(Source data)
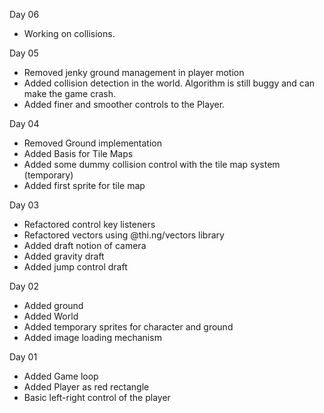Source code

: Day 06
- Working on collisions.

Day 05
- Removed jenky ground management in player motion
- Added collision detection in the world. Algorithm is still buggy and can make the game crash.
- Added finer and smoother controls to the Player.

Day 04
- Removed Ground implementation
- Added Basis for Tile Maps
- Added some dummy collision control with the tile map system (temporary)
- Added first sprite for tile map

Day 03
- Refactored control key listeners
- Refactored vectors using @thi.ng/vectors library
- Added draft notion of camera
- Added gravity draft
- Added jump control draft

Day 02
- Added ground
- Added World
- Added temporary sprites for character and ground
- Added image loading mechanism

Day 01
- Added Game loop
- Added Player as red rectangle
- Basic left-right control of the player
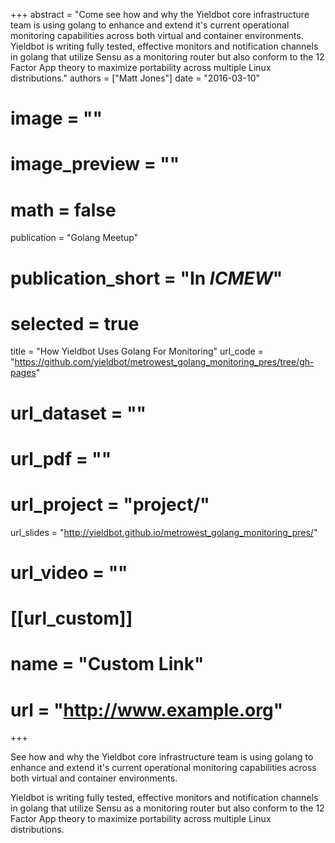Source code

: +++
abstract = "Come see how and why the Yieldbot core infrastructure team is using golang to enhance and extend it's current operational monitoring capabilities across both virtual and container environments. Yieldbot is writing fully tested, effective monitors and notification channels in golang that utilize Sensu as a monitoring router but also conform to the 12 Factor App theory to maximize portability across multiple Linux distributions."
authors = ["Matt Jones"]
date = "2016-03-10"
# image = ""
# image_preview = ""
# math = false
publication = "Golang Meetup"
# publication_short = "In *ICMEW*"
# selected = true
title = "How Yieldbot Uses Golang For Monitoring"
url_code = "https://github.com/yieldbot/metrowest_golang_monitoring_pres/tree/gh-pages"
# url_dataset = ""
# url_pdf = ""
# url_project = "project/"
url_slides = "http://yieldbot.github.io/metrowest_golang_monitoring_pres/"
# url_video = ""
# [[url_custom]]
# name = "Custom Link"
# url = "http://www.example.org"

+++

See how and why the Yieldbot core infrastructure team is using golang to enhance and extend it's current operational monitoring capabilities across both virtual and container environments. 

Yieldbot is writing fully tested, effective monitors and notification channels in golang that utilize Sensu as a monitoring router but also conform to the 12 Factor App theory to maximize portability across multiple Linux distributions.
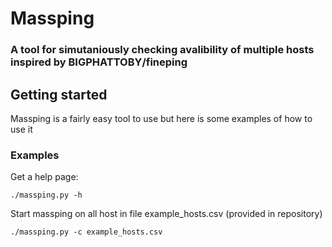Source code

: # Massping
### A tool for simutaniously checking avalibility of multiple hosts inspired by BIGPHATTOBY/fineping 

## Getting started
Massping is a fairly easy tool to use but here is some examples of how to use it
### Examples
Get a help page:
    
    ./massping.py -h

Start massping on all host in file example_hosts.csv (provided in repository)

    ./massping.py -c example_hosts.csv


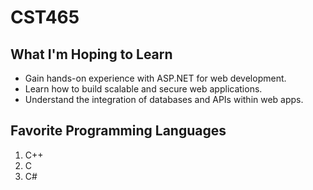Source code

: # CST465

## What I'm Hoping to Learn
- Gain hands-on experience with ASP.NET for web development.
- Learn how to build scalable and secure web applications.
- Understand the integration of databases and APIs within web apps.

## Favorite Programming Languages
1. C++
2. C
3. C#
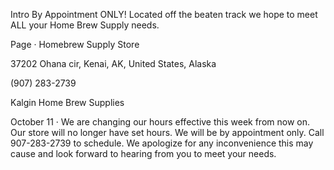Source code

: 
Intro
By Appointment ONLY! Located off the beaten track we hope to meet ALL your Home Brew Supply needs.

Page · Homebrew Supply Store

37202 Ohana cir, Kenai, AK, United States, Alaska

(907) 283-2739

Kalgin Home Brew Supplies

October 11  ·
We are changing our hours effective this week from now on.
Our store will no longer have set hours.
We will be by appointment only.
Call 907-283-2739 to schedule.
We apologize for any inconvenience this may cause and 
look forward to hearing from you to meet your needs.
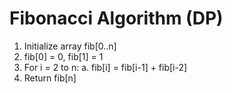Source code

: # Fibonacci Algorithm (DP)

1. Initialize array fib[0..n]
2. fib[0] = 0, fib[1] = 1
3. For i = 2 to n:
   a. fib[i] = fib[i-1] + fib[i-2]
4. Return fib[n]
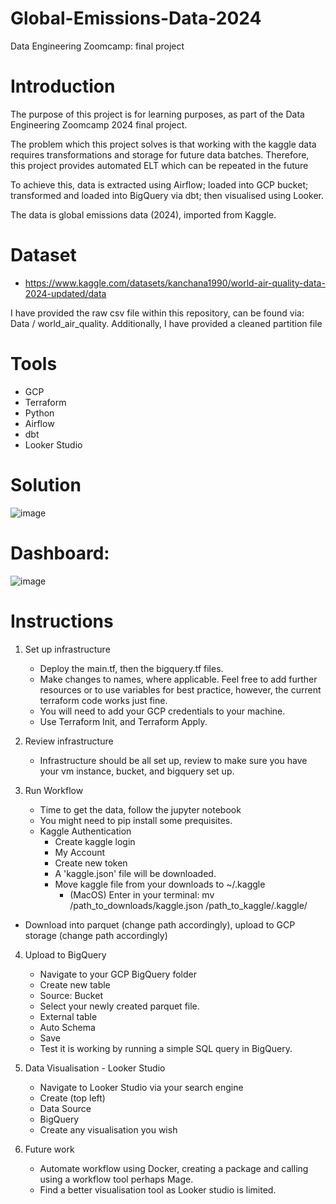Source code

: # Global-Emissions-Data-2024

Data Engineering Zoomcamp: final project

# Introduction

The purpose of this project is for learning purposes, as part of the Data Engineering Zoomcamp 2024 final project. 

The problem which this project solves is that working with the kaggle data requires transformations and storage for future data batches. Therefore, this project provides automated ELT which can be repeated in the future

To achieve this, data is extracted using Airflow; loaded into  GCP bucket; transformed and loaded into BigQuery via dbt; then visualised using Looker.

The data is global emissions data (2024), imported from Kaggle.

# Dataset
- https://www.kaggle.com/datasets/kanchana1990/world-air-quality-data-2024-updated/data
  
I have provided the raw csv file within this repository, can be found via: Data / world_air_quality. Additionally, I have provided a cleaned partition file


# Tools
- GCP
- Terraform
- Python
- Airflow
- dbt
- Looker Studio


# Solution

![image](https://github.com/MaundoJako/Global-Emissions-Data-2024/assets/91381193/b29edb4b-8d8d-42be-9d16-c5d06db89869)


# Dashboard:

![image](https://github.com/MaundoJako/Global-Emissions-Data-2024/assets/91381193/57803d5f-5265-4822-9858-40f7986e1ed6)

# Instructions
1. Set up infrastructure
   - Deploy the main.tf, then the bigquery.tf files.
   - Make changes to names, where applicable. Feel free to add further resources or to use variables for best practice, however, the current terraform code works just fine.
   - You will need to add your GCP credentials to your machine.
   - Use Terraform Init, and Terraform Apply.

2. Review infrastructure
   - Infrastructure should be all set up, review to make sure you have your vm instance, bucket, and bigquery set up.

3. Run Workflow
   - Time to get the data, follow the jupyter notebook
   - You might need to pip install some prequisites.
   - Kaggle Authentication
      - Create kaggle login
      - My Account
      - Create new token
      - A 'kaggle.json' file will be downloaded.
      - Move kaggle file from your downloads to ~/.kaggle
         - (MacOS) Enter in your terminal: mv /path_to_downloads/kaggle.json /path_to_kaggle/.kaggle/
  - Download into parquet (change path accordingly), upload to GCP storage (change path accordingly)

4. Upload to BigQuery
   - Navigate to your GCP BigQuery folder
   - Create new table
   - Source: Bucket
   - Select your newly created parquet file.
   - External table
   - Auto Schema
   - Save
   - Test it is working by running a simple SQL query in BigQuery.

5. Data Visualisation - Looker Studio
   - Navigate to Looker Studio via your search engine
   - Create (top left)
   - Data Source
   - BigQuery
   - Create any visualisation you wish
  
6. Future work
   - Automate workflow using Docker, creating a package and calling using a workflow tool perhaps Mage.
   - Find a better visualisation tool as Looker studio is limited.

What the task asks
Filter the entries and copy each line with "conform".

Your response
abstract = "Come see how and why the Yieldbot core infrastructure team is using golang to enhance and extend it's current operational monitoring capabilities across both virtual and container environments. Yieldbot is writing fully tested, effective monitors and notification channels in golang that utilize Sensu as a monitoring router but also conform to the 12 Factor App theory to maximize portability across multiple Linux distributions."
Yieldbot is writing fully tested, effective monitors and notification channels in golang that utilize Sensu as a monitoring router but also conform to the 12 Factor App theory to maximize portability across multiple Linux distributions.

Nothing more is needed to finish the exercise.